Provided records.
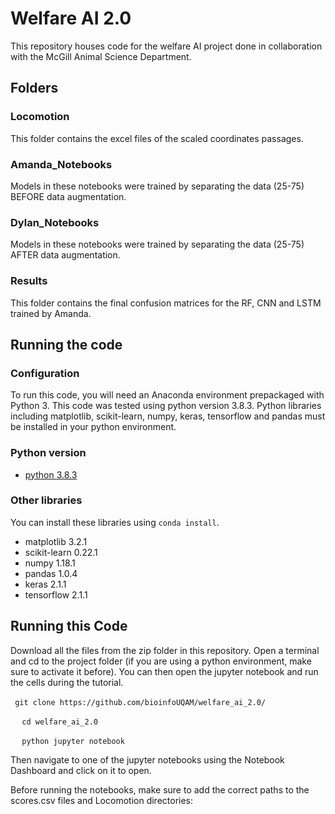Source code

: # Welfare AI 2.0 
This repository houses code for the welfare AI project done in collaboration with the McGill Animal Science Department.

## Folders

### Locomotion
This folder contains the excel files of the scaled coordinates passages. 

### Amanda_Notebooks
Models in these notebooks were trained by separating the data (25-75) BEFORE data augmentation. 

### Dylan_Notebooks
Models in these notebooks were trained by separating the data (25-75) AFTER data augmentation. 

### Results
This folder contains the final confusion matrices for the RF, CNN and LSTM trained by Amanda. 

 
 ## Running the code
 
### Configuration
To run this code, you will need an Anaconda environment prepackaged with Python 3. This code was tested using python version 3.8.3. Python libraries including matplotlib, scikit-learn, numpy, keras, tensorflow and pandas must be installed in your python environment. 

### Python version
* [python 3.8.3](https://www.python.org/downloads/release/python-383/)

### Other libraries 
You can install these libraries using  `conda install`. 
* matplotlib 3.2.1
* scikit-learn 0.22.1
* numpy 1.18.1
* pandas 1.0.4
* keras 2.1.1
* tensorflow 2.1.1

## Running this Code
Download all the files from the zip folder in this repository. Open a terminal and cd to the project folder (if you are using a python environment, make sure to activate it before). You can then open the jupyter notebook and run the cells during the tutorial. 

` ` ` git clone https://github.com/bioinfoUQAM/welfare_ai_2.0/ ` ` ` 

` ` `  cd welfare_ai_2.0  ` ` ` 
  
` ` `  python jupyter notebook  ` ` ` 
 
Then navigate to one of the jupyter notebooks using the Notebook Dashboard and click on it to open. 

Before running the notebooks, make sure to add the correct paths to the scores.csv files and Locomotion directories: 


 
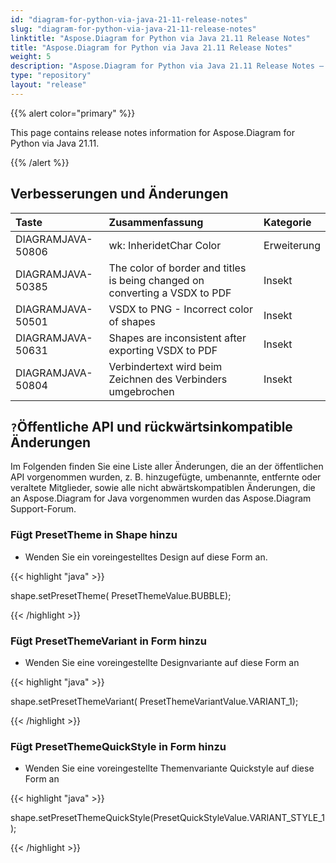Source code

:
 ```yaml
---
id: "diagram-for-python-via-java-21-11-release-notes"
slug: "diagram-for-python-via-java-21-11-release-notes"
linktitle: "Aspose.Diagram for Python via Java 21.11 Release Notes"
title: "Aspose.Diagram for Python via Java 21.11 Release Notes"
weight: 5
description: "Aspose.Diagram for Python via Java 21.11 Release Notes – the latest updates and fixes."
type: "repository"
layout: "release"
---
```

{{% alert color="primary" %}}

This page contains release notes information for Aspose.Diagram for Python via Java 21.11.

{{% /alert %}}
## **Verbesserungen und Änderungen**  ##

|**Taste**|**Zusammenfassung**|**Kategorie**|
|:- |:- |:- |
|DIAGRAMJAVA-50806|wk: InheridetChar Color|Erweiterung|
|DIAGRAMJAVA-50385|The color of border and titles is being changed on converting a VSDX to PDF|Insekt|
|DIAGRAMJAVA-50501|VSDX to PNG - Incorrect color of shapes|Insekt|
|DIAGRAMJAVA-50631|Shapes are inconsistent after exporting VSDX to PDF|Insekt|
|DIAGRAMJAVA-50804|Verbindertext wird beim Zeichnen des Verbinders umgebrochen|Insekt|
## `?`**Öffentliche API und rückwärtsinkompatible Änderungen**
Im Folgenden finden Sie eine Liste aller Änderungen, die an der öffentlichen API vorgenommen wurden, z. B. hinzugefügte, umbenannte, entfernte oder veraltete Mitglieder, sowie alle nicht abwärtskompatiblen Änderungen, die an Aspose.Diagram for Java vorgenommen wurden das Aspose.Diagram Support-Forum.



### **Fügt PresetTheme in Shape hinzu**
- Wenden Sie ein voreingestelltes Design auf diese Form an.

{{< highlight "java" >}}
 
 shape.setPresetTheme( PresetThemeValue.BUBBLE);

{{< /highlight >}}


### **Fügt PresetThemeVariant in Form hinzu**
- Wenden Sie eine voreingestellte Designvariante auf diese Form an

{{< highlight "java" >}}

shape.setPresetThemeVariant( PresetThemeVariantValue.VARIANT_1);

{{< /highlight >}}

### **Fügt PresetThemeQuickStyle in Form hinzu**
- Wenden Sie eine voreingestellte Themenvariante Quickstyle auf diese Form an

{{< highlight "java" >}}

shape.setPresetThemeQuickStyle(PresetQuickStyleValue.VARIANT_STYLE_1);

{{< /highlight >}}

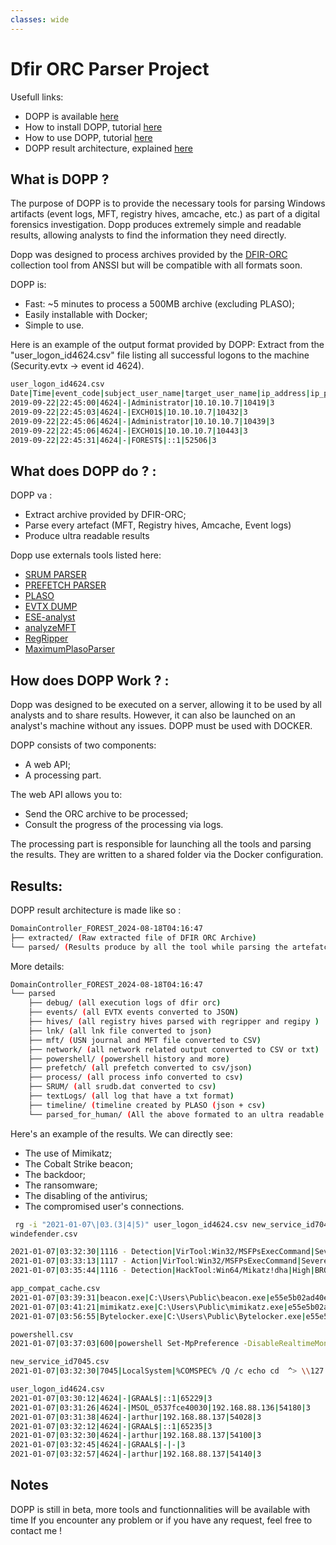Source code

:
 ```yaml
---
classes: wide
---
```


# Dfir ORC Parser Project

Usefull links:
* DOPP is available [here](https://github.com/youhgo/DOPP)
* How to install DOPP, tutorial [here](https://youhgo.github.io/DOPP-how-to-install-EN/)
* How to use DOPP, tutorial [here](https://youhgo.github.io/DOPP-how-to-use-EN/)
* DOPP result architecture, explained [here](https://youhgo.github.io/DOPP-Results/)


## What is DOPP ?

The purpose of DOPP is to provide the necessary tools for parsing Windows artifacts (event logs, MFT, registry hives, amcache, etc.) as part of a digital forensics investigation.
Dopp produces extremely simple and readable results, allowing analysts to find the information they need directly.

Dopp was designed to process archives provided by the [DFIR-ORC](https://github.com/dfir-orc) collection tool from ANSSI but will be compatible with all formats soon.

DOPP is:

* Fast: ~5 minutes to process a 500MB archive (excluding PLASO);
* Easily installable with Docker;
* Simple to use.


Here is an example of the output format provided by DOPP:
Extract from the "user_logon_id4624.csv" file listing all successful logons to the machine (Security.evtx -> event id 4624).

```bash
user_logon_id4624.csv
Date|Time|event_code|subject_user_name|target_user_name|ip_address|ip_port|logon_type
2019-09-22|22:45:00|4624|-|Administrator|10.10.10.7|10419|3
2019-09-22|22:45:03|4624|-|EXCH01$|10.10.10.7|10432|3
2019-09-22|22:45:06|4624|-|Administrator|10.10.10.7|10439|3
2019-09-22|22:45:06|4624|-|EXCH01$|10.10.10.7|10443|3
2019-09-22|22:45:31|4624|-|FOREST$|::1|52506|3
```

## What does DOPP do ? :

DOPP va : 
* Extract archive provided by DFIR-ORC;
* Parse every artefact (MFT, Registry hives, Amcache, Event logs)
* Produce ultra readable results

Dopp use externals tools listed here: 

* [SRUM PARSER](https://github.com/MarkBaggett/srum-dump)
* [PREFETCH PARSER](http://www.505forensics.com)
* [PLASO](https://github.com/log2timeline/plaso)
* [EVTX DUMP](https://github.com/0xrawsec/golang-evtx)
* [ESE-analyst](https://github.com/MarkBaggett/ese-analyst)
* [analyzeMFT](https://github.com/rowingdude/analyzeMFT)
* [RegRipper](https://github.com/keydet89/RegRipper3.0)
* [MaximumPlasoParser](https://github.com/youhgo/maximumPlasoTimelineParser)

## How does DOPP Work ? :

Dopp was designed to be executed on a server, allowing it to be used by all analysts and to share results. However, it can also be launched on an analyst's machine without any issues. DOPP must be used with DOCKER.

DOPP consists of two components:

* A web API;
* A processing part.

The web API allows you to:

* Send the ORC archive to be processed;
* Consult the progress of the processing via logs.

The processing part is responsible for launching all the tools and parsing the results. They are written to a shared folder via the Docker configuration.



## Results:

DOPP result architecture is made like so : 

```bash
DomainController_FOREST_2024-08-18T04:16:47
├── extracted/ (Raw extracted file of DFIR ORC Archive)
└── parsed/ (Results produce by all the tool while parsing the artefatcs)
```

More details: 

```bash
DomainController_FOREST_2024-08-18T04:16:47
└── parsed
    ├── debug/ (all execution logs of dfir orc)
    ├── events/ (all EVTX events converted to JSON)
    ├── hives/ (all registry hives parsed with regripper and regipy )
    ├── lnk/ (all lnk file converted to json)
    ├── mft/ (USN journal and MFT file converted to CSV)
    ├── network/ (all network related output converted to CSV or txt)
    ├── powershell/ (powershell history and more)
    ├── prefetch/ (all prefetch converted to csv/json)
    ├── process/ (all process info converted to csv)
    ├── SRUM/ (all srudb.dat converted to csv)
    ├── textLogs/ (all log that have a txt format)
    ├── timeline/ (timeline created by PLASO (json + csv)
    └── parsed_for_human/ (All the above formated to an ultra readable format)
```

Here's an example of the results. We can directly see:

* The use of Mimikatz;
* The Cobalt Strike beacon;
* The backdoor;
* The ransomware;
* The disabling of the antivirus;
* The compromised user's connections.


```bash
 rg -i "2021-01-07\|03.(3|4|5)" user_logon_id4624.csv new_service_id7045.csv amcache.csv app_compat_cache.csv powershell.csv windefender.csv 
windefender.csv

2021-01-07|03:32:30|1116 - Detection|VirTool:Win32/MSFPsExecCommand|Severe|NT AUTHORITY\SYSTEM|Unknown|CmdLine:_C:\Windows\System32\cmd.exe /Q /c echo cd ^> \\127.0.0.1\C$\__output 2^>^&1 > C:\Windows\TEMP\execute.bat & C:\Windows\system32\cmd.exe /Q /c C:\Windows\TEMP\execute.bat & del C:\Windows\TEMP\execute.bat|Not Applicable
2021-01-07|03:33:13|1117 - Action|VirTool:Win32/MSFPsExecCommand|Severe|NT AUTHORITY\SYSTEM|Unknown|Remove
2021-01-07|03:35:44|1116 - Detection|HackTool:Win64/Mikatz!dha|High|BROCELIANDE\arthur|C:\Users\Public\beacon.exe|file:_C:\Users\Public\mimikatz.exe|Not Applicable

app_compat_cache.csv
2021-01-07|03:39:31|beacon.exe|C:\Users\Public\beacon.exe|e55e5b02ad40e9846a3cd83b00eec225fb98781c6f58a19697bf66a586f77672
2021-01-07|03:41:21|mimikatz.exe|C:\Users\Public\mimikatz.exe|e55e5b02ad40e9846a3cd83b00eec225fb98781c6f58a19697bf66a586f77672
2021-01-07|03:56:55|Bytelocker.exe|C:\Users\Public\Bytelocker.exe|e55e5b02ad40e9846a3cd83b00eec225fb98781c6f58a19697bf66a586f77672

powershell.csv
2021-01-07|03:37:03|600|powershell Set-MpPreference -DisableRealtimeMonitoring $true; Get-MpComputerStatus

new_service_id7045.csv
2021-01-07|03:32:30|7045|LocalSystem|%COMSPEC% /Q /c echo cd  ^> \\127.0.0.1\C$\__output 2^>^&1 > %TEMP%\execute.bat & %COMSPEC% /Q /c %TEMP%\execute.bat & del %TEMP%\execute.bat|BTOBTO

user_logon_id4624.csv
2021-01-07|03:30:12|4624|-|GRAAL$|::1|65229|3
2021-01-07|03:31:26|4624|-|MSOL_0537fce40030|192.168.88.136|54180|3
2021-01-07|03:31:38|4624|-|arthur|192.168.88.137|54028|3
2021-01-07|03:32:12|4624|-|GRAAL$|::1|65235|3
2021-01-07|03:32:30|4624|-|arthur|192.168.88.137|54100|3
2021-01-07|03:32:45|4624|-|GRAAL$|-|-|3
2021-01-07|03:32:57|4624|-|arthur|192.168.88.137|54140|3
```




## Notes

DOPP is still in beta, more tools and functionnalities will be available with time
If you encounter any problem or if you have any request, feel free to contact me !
--
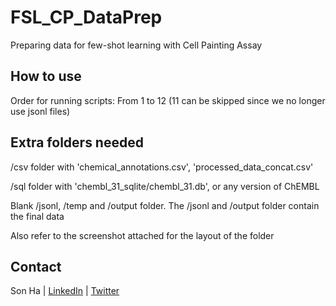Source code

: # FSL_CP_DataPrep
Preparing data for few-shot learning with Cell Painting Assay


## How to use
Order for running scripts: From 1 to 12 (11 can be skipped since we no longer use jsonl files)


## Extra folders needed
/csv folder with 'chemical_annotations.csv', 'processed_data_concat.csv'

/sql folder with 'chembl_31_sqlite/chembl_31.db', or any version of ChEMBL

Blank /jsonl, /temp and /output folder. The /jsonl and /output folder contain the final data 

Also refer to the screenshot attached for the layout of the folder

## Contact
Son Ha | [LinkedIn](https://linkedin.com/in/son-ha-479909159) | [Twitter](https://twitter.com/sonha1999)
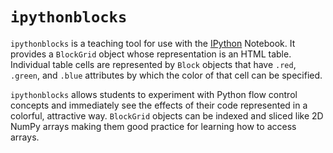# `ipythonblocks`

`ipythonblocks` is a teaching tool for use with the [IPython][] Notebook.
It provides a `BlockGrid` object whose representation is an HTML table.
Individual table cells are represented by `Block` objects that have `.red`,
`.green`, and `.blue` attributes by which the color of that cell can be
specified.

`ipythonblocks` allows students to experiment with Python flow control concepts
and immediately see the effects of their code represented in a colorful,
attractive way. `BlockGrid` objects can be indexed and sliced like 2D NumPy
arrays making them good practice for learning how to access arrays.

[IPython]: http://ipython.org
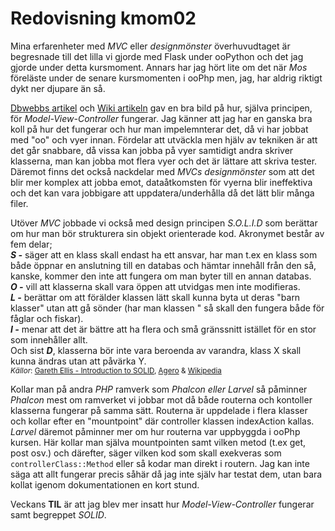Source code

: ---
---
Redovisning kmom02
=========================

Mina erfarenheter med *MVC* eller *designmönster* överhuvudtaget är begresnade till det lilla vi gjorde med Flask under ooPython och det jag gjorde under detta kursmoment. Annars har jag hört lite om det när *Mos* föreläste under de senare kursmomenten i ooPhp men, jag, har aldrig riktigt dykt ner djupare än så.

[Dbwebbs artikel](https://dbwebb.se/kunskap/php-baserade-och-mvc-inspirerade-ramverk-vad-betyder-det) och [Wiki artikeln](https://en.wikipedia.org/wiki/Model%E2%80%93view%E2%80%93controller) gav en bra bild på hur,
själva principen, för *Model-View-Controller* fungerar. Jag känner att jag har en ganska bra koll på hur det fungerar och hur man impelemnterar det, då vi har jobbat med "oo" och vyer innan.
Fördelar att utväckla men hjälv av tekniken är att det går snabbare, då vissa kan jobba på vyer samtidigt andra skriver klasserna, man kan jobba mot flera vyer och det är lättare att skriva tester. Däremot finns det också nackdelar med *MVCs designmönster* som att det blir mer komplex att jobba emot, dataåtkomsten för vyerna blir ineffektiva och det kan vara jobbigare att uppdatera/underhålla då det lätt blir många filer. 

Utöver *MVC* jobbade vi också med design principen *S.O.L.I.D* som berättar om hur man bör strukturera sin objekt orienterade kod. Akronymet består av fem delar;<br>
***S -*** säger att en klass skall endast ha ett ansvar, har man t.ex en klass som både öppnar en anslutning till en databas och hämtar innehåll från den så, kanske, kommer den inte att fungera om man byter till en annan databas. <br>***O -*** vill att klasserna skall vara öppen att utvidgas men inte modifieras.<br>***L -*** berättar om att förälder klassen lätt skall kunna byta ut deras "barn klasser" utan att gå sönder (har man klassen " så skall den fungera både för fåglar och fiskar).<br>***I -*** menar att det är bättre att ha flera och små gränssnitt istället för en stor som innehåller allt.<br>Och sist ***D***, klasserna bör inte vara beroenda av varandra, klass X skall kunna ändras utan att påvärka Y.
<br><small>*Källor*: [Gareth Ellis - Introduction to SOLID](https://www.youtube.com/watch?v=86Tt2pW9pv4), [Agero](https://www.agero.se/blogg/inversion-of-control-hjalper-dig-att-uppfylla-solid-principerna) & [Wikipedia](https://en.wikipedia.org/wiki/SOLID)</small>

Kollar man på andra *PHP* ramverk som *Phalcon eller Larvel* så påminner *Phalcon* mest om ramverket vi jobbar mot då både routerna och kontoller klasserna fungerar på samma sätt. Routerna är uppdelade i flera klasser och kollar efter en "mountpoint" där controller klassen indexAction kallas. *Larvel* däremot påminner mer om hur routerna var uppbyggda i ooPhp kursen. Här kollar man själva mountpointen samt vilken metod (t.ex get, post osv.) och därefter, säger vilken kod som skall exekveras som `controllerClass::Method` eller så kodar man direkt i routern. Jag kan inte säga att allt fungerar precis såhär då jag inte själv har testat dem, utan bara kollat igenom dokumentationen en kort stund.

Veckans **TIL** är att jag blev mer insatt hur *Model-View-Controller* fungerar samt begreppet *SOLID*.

What this task involves.
Wherever the string "trained" appears in a line of the records, copy that line.

Response.
Models in these notebooks were trained by separating the data (25-75) BEFORE data augmentation. 
Models in these notebooks were trained by separating the data (25-75) AFTER data augmentation. 
This folder contains the final confusion matrices for the RF, CNN and LSTM trained by Amanda. 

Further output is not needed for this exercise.